The decision of the House of Lords in the famous case of Salomon v Salomon & Co Ltd [1897] AC 22 cemented these principles. The most important exception to this is the doctrine of ‘piercing the corporate veil’. The exception is narrowly construed; see the recent decision in Rossendale Borough Council v Hurstwood Properties [2019] EWCA Civ 364 for an exposition of this principle. As the Supreme Court noted in Prest, the corporate veil has only really been pierced in two cases. On both occasions (Gilford Motor v Horne [1933] Ch 935 and Jones v Lipman [1962] 1 WLR 832), the courts applied what Lord Sumption referred to as the ‘evasion principle’. This applies when a person is under an existing legal obligation or liability which he deliberately evades by interposing a company under his control. In those circumstances, the court can pierce the corporate veil and look through the separate legal personality of the interposed company in order to deprive the company or its controller of the advantage sought.

The application of the proposed rules would extend the exception of piercing the corporate veil to circumstances where tax avoidance arrangements have been used. They seek to treat the use of a tax avoidance arrangement on the same footing as engaging in criminal conduct and dishonesty.

Conflating these two concepts is something that HMRC has been promoting for some time. As above, the terms evasion and avoidance almost always appear together in HMRC quotes and press releases. New legislation increasingly seeks to treat them in the same way. The April 2019 loan charge rules, for example, can reach back 20 years – a limitation period which is currently only applicable to cases involving deliberate, i.e. fraudulent, conduct. Similarly, the effect of these rules is to ally exceptions which have for decades only applied in circumstances of dishonesty to instances of avoidance. Although this legislation appears to provide new rules for circumstances of avoidance and evasion, it is clear that HMRC already has extensive powers under the criminal law in circumstances of evasion. It is difficult to see the inclusion of provisions on evasion do anything other than provide cover for what would be a very considerable extension to HMRC’s power and a special tax exemption to override over 100 years of company law.

Final thoughts

 Perhaps the final concern which arises from these new powers is the potential for ‘mission creep’. It is not unusual for powers which were initially intended to be as ‘targeted’ stretched and applied more broadly as time goes on. The draft Finance Bill measures also see the restoration of the Crown preference. Considered together, it is clear that HMRC is attempting to redefine the scope and definition of a tax debt into a distinct and more far reaching concept. It will be interesting to see whether the ‘serious possibility of insolvency’ wording will remain unaltered when this legislation is passed. Although the guidance states that this is to mean a ‘serious risk of insolvency’, the uncertainty of what this means in practice makes it an obvious area for future challenge.

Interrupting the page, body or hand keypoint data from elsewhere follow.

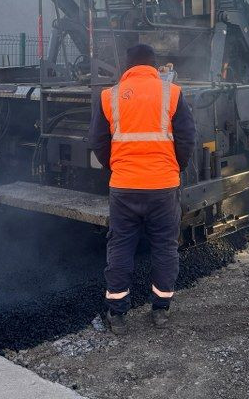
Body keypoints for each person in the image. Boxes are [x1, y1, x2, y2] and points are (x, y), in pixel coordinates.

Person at [88, 44, 196, 334]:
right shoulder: (171, 93)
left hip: (124, 186)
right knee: (165, 247)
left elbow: (97, 141)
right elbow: (186, 139)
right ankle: (160, 311)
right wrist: (176, 168)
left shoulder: (108, 96)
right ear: (155, 66)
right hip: (162, 186)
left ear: (127, 65)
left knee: (120, 246)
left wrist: (117, 166)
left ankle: (118, 315)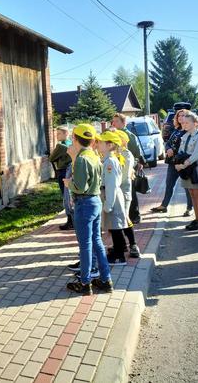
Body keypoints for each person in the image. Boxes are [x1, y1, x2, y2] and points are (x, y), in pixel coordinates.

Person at [64, 124, 113, 295]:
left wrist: (69, 183)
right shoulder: (93, 155)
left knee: (85, 246)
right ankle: (106, 280)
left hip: (84, 203)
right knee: (97, 242)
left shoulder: (81, 159)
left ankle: (85, 283)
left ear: (75, 139)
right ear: (92, 140)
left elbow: (80, 186)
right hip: (95, 201)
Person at [150, 109, 194, 216]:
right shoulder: (176, 129)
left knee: (187, 186)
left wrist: (174, 151)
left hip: (183, 163)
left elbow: (188, 147)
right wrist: (168, 148)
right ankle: (164, 206)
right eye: (179, 116)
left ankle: (189, 208)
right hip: (172, 162)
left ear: (188, 117)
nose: (181, 117)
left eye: (183, 115)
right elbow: (168, 142)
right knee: (169, 184)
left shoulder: (189, 131)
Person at [174, 112, 198, 230]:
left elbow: (196, 155)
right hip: (186, 167)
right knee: (192, 193)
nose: (184, 124)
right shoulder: (184, 136)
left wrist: (182, 166)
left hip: (196, 166)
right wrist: (177, 163)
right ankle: (197, 219)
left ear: (195, 123)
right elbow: (180, 151)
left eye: (186, 122)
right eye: (183, 122)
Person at [98, 131, 128, 265]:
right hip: (111, 196)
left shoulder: (110, 162)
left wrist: (108, 204)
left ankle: (119, 256)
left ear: (110, 145)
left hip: (112, 197)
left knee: (116, 227)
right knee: (114, 226)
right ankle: (118, 249)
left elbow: (111, 184)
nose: (98, 144)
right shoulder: (107, 159)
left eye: (101, 142)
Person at [111, 113, 146, 223]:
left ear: (123, 123)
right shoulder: (113, 134)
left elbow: (136, 152)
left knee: (130, 190)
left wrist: (139, 162)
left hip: (129, 166)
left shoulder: (129, 135)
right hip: (117, 166)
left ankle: (135, 215)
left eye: (116, 121)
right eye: (113, 121)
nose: (113, 123)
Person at [113, 129, 141, 258]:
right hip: (115, 190)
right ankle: (121, 245)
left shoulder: (126, 154)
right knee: (115, 219)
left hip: (123, 191)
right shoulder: (114, 154)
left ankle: (133, 245)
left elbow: (123, 176)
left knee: (124, 217)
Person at [50, 126, 74, 230]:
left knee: (66, 197)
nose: (57, 135)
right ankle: (72, 220)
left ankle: (70, 221)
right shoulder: (71, 144)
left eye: (59, 134)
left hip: (63, 171)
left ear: (66, 134)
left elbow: (51, 158)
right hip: (69, 171)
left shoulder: (60, 146)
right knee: (70, 195)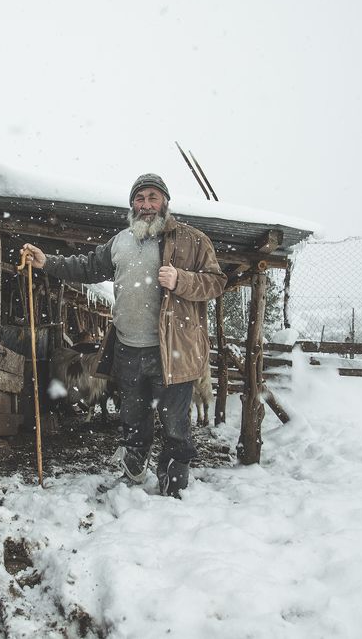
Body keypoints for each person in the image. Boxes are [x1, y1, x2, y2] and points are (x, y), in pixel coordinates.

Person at [21, 173, 226, 497]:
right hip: (129, 350)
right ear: (132, 204)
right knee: (132, 417)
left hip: (172, 351)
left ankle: (174, 484)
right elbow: (86, 267)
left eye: (152, 198)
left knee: (174, 422)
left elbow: (216, 283)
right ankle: (134, 470)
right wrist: (47, 262)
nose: (146, 205)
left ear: (165, 203)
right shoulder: (120, 242)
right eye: (140, 198)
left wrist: (182, 280)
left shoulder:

There are other provisions within the taxes acts which do shift the burden in certain limited circumstances from company to individual, for example in the context of personal liability notices (PLNs) being issued to directors that had fraudulently failed to pay income tax debts or certain VAT penalties. Given the draconian nature of those provisions, the courts and tribunals have generally been observant of the corresponding strict duty on HMRC to prove that deliberate or dishonest behaviour has taken place (see Cresswell v HMRC [2017] UKFTT 879 (TC). There is no such requirement in the new draft Finance Bill provisions; however, given the similar nature of a JLN, it is to be hoped that the courts and tribunals would construe these provisions narrowly and act to ensure that HMRC does not overreach itself.